More often than not, you’ll probably forget who is a member of which faction, and if we should trust them or not, but don’t worry; Insurgent thinks you’re all idiots, so gives us just the right musical and lighting clues to remind us whose good and whose bad, every single time they’re on screen. The first hour of the movie is knuckle-gnawingly dull, as the good guys try to round up a mini-army to take down Jeanine’s self-appointed hierarchy, but thankfully things pick up significantly when Jeanine herself seems to get impatient for the Divergents to do anything, so sends a load of soldiers into their compound to infect the kids hiding there with a microchip that makes them commit suicide. Yes, you read that correctly.
From there on, all of Insurgent takes place within a virtual reality world, which adds some visual spice to proceedings – Tris trying to save her already dead mother (Ashley Judd) from a floating house that’s on fire and crashing into a city of skyscrapers for example, and yes, you read that correctly – but robs it of any real threat. Woodley tries her hand at PTSD in much the same way J-Law did for superior sequel Catching Fire, but her character just doesn’t feel like she’s earned it.
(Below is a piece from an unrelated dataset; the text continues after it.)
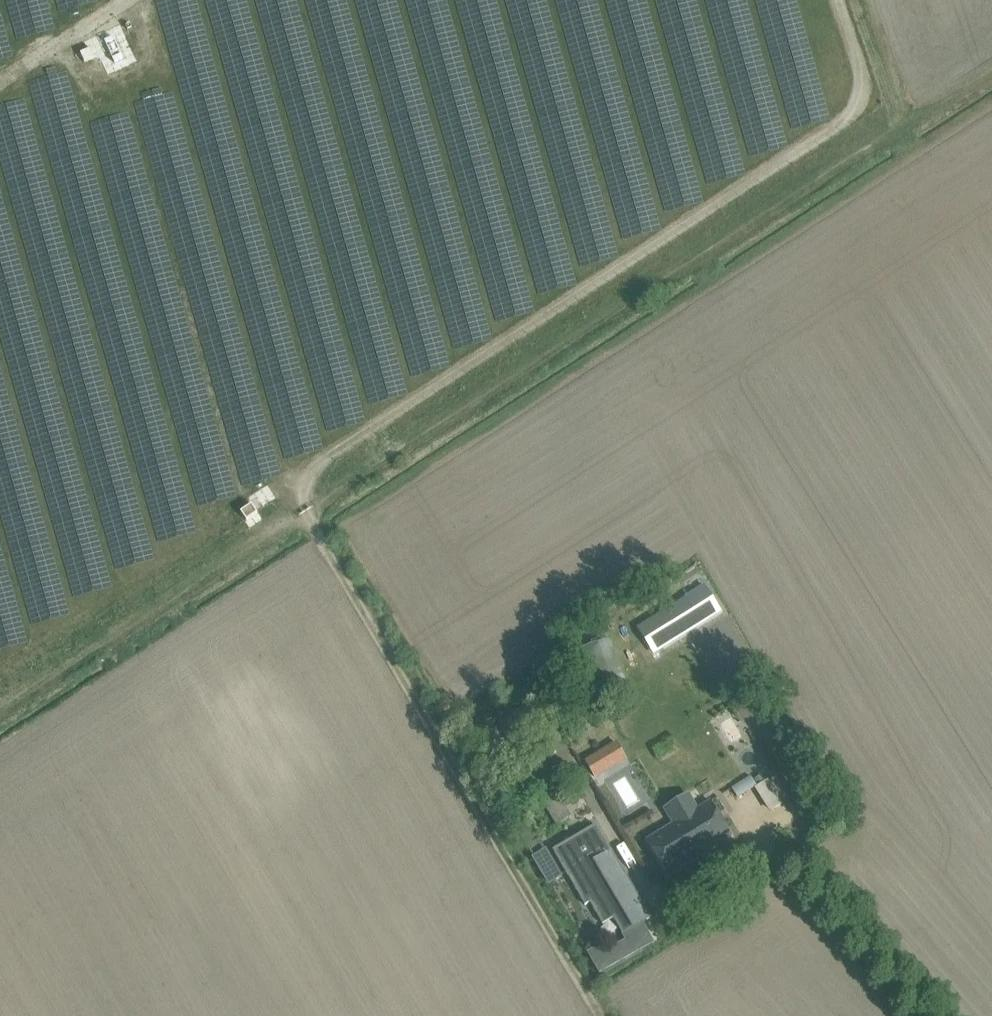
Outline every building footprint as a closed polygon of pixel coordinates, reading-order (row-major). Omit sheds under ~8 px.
[(669,644),(721,611),(705,586),(653,618),(669,644)] [(626,682),(612,644),(584,654),(598,693),(626,682)] [(646,761),(627,773),(637,788),(655,776),(646,761)] [(776,774),(757,786),(772,811),(791,799),(776,774)] [(752,775),(733,786),(739,795),(757,784),(752,775)] [(592,808),(585,795),(575,800),(582,813),(592,808)] [(731,835),(721,818),(711,802),(648,840),(668,874),(731,835)] [(623,933),(650,918),(596,824),(554,849),(569,875),(573,872),(580,885),(576,887),(586,905),(591,902),(603,924),(614,918),(623,933)] [(601,944),(588,952),(600,973),(613,965),(605,951),(601,944)]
Her conversations with her brainwashed brother (Ansel Elgort) about their murdered parents sound more like an argument over unfinished chores, while her plans to kill Jeanine – not capture, not negotiate with, straight up KILL – feel harsh for someone is supposed to be searching for peace.
Winslett doesn’t have much to do other than power dress and try not to blink (the ultimate shorthand for being eviiiiiiiil), while Watts and Spencer add nothing but probable character pay-offs further down the line, in the already announced split-threequel Allegiant Part One and Part Two. Although who will have an interest left to come back for two more helpings is anyone’s guess, as (without spoiling it) the cliff-hanger here has the characters leaving behind the only interesting aspect the series has had to date. Harry Potter eventually took us out of Hogwarts, The Hunger Games eventually took us out of the arenas, but it was okay because those series had earned the right to do that. So far, all The Divergent Series has earned is our apathy.